══ SOURCE DATA
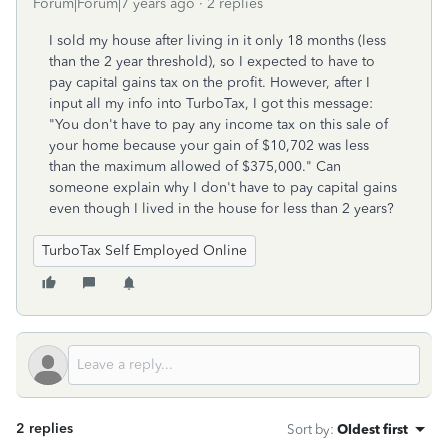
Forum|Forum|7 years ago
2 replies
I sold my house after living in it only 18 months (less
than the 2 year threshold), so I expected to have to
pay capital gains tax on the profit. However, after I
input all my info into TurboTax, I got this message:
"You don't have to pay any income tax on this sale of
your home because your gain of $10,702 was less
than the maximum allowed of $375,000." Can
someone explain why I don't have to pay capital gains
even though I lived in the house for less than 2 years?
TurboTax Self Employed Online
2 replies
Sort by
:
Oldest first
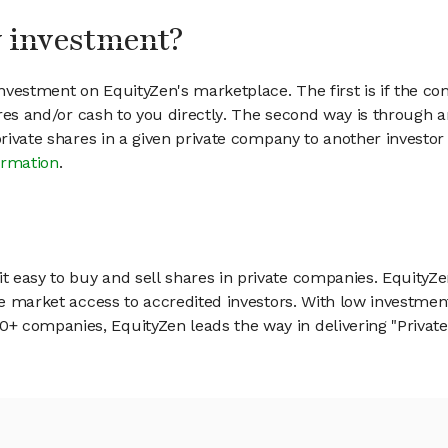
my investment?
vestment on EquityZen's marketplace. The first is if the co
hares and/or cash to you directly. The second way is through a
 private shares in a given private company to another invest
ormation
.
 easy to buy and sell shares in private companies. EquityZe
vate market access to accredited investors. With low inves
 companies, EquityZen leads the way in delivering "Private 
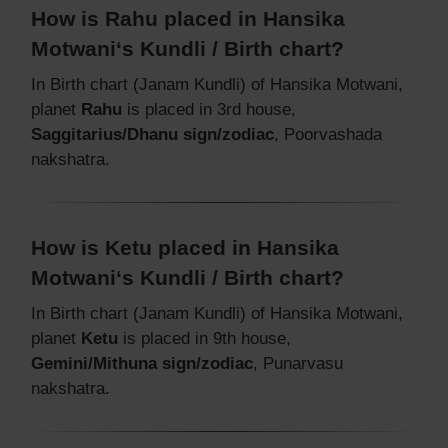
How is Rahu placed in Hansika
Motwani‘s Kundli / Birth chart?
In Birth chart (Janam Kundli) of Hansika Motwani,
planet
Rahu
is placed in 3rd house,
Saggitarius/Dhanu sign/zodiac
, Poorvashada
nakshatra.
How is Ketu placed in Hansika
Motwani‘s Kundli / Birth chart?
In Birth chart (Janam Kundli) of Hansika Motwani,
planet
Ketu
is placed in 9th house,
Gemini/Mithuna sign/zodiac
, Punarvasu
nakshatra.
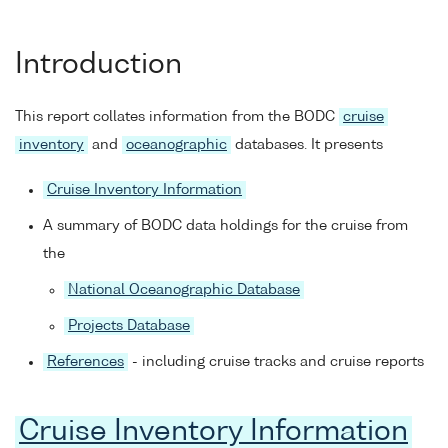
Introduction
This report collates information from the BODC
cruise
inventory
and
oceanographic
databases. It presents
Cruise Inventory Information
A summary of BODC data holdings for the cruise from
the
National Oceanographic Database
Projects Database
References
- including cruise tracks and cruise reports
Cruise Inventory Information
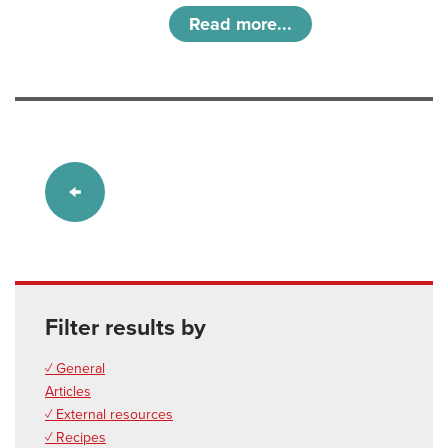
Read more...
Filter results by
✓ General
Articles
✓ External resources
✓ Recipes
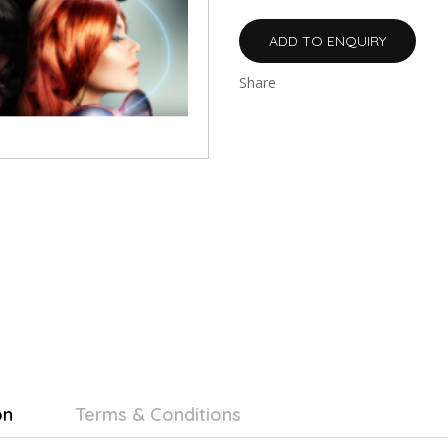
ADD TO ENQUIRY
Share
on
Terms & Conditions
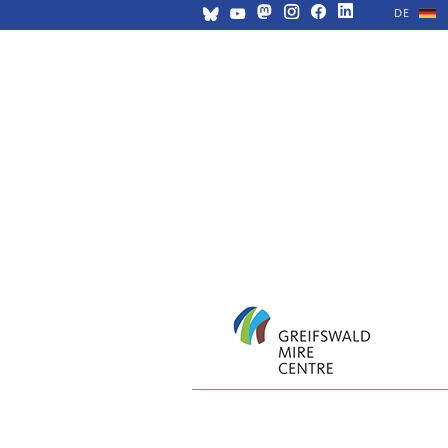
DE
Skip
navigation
════
> **WORK ITEM**
Reproduce the listing's lines verbatim, starting at the line containing "How is Rahu placed in Hansika" and continuing through the end of the listing. Omit the pictures.

> **ANSWER TO THIS EXERCISE**
How is Rahu placed in Hansika
Motwani‘s Kundli / Birth chart?
In Birth chart (Janam Kundli) of Hansika Motwani,
planet
Rahu
is placed in 3rd house,
Saggitarius/Dhanu sign/zodiac
, Poorvashada
nakshatra.
How is Ketu placed in Hansika
Motwani‘s Kundli / Birth chart?
In Birth chart (Janam Kundli) of Hansika Motwani,
planet
Ketu
is placed in 9th house,
Gemini/Mithuna sign/zodiac
, Punarvasu
nakshatra.
Introduction
This report collates information from the BODC
cruise
inventory
and
oceanographic
databases. It presents
Cruise Inventory Information
A summary of BODC data holdings for the cruise from
the
National Oceanographic Database
Projects Database
References
- including cruise tracks and cruise reports
Cruise Inventory Information
Read more...
Filter results by
✓ General
Articles
✓ External resources
✓ Recipes
ADD TO ENQUIRY
Share
on
Terms & Conditions
DE
Skip
navigation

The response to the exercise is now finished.